**Supplied data**:
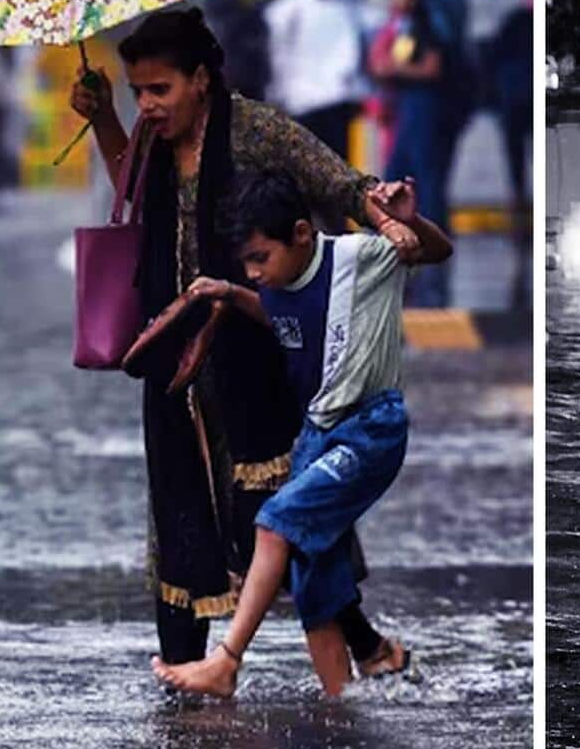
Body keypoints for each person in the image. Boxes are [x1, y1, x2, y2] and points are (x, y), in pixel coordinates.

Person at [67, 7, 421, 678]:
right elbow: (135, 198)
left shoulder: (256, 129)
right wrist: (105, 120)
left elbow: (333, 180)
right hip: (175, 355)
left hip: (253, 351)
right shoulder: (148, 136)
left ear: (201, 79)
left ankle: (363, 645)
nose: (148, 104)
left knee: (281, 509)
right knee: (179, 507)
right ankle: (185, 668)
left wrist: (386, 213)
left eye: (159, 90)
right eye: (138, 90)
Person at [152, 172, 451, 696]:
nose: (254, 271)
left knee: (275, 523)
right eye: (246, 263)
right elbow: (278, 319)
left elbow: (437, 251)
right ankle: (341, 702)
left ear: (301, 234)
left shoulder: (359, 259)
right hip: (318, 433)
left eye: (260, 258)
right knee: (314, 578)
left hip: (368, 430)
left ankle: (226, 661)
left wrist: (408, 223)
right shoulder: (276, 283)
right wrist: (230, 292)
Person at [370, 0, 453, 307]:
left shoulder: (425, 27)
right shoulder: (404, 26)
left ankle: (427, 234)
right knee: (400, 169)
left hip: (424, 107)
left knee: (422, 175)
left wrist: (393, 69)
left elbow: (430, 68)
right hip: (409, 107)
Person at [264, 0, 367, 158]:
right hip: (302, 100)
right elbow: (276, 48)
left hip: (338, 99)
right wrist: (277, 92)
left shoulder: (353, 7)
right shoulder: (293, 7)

**Exercise details**:
Please set down the records above verbatim, with each picture left out.

**Exercise answer**:
Body keypoints for each person in the image. Boxes are [x1, y1, x2, y2] and points are (x, y), in pixel coordinates.

Person at [67, 7, 421, 678]:
right elbow: (135, 198)
left shoulder: (256, 129)
right wrist: (105, 120)
left elbow: (333, 180)
right hip: (175, 355)
left hip: (253, 351)
right shoulder: (148, 136)
left ear: (201, 79)
left ankle: (363, 645)
nose: (148, 104)
left knee: (281, 509)
right knee: (179, 507)
right ankle: (185, 668)
left wrist: (386, 213)
left eye: (159, 90)
right eye: (138, 90)
Person at [152, 172, 451, 696]:
nose: (254, 271)
left knee: (275, 523)
right eye: (246, 263)
right elbow: (278, 319)
left elbow: (437, 251)
right ankle: (341, 702)
left ear: (301, 234)
left shoulder: (359, 259)
right hip: (318, 433)
left eye: (260, 258)
right knee: (314, 578)
left hip: (368, 430)
left ankle: (226, 661)
left wrist: (408, 223)
right shoulder: (276, 283)
right wrist: (230, 292)
Person at [370, 0, 453, 307]:
left shoulder: (425, 27)
right shoulder: (404, 26)
left ankle: (427, 234)
right knee: (400, 169)
left hip: (424, 107)
left knee: (422, 175)
left wrist: (393, 69)
left elbow: (430, 68)
right hip: (409, 107)
Person at [264, 0, 367, 158]:
right hip: (302, 100)
right elbow: (276, 48)
left hip: (338, 99)
right wrist: (277, 92)
left shoulder: (353, 7)
right shoulder: (293, 7)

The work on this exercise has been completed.